- TASK DIRECTIONS:
Count the lines in the material below that contain the string "center", and report only that number.

- SUPPLIED DATA:
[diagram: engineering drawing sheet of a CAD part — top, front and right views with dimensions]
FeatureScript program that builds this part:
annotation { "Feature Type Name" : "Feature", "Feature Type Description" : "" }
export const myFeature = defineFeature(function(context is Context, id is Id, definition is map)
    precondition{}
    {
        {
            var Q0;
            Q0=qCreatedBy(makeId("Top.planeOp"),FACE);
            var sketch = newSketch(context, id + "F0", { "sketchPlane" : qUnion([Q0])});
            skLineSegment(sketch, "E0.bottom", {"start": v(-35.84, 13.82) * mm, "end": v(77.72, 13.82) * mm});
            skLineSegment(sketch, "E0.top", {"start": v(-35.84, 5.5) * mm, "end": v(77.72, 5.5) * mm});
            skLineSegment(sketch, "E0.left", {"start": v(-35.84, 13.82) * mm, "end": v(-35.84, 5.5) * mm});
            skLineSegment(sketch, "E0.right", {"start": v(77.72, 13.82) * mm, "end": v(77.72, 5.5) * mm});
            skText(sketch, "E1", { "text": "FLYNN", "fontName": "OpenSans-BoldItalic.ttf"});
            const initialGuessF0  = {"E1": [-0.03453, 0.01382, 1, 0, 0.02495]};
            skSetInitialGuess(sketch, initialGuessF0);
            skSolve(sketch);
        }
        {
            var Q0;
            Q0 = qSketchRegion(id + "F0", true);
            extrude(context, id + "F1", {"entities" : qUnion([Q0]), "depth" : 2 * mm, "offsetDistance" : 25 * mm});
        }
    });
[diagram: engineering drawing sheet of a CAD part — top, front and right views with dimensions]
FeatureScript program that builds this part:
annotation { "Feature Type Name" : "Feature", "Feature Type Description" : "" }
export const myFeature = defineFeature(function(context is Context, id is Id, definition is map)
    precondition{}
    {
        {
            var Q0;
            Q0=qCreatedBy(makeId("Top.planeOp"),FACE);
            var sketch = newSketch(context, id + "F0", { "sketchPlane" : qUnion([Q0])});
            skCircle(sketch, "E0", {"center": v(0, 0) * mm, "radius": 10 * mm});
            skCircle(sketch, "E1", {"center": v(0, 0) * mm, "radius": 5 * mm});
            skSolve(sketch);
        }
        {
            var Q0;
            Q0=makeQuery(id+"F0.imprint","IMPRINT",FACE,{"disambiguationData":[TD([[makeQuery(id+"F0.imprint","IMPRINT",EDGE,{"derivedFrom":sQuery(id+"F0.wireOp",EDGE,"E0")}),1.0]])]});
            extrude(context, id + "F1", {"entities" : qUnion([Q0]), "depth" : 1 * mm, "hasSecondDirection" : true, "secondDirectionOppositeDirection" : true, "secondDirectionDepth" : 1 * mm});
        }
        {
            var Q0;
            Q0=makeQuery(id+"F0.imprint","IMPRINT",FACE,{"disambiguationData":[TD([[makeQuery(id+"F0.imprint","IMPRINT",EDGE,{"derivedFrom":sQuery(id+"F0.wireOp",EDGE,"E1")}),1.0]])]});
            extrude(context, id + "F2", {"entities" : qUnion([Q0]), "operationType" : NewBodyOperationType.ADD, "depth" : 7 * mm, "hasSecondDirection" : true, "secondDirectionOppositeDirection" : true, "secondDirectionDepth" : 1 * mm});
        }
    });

- THE RESULT:
2